[Task item]
From the entries below, please output exactly the lines starting at the one containing "left ear: (878, 563)" and ending at the one containing "left hip: (889, 2014)", both included.

[Data to examine]
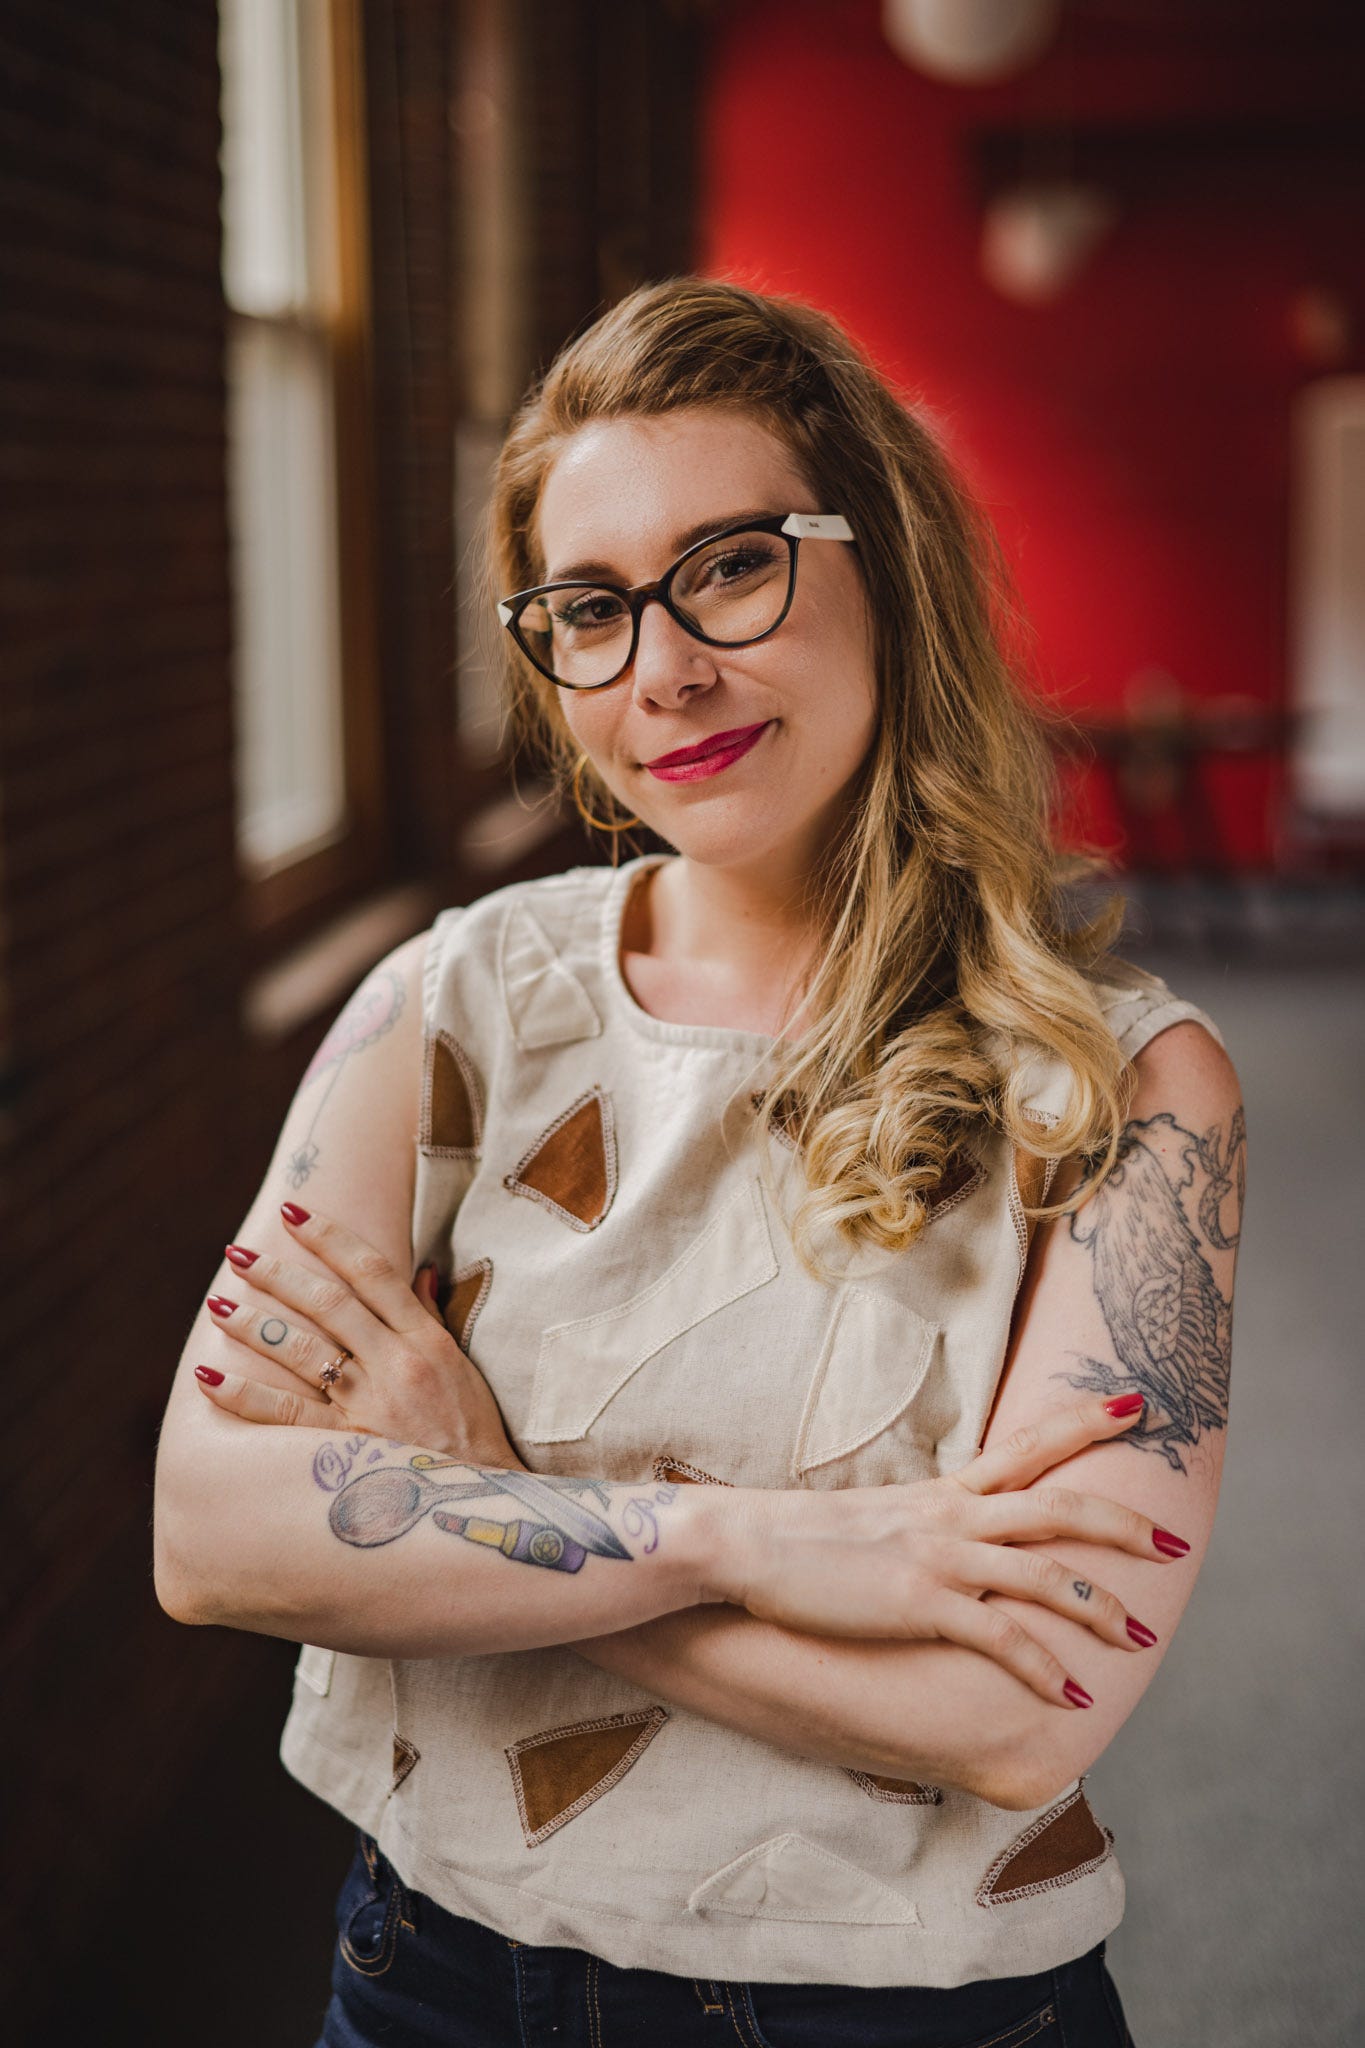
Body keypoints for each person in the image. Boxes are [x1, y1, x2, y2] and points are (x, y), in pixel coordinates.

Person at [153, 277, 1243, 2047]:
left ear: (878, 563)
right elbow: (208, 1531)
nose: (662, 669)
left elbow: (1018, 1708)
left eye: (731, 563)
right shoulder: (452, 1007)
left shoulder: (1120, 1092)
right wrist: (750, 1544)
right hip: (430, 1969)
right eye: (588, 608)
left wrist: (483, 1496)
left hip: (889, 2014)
---
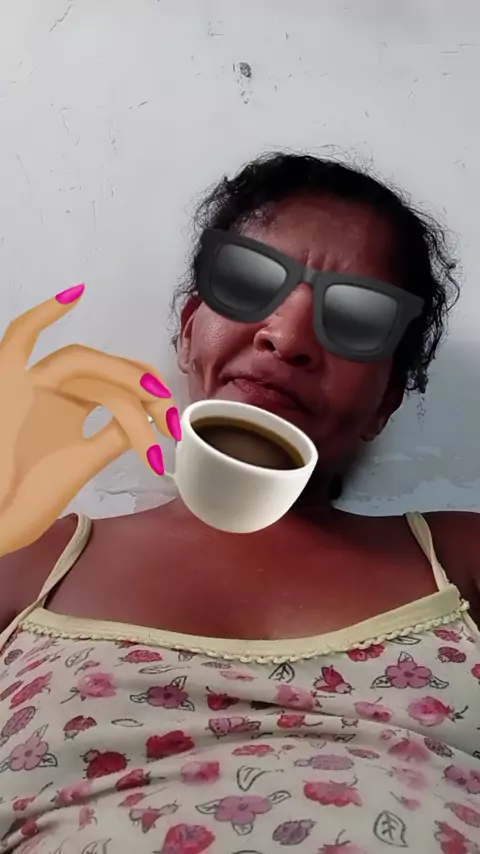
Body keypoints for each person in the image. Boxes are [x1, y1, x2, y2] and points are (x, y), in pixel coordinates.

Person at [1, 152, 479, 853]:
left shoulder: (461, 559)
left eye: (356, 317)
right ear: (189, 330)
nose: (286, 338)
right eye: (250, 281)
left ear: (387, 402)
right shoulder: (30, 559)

[Response]
left ear: (878, 563)
right elbow: (208, 1531)
nose: (662, 669)
left elbow: (1018, 1708)
left eye: (731, 563)
right shoulder: (452, 1007)
left shoulder: (1120, 1092)
right wrist: (750, 1544)
right hip: (430, 1969)
right eye: (588, 608)
left wrist: (483, 1496)
left hip: (889, 2014)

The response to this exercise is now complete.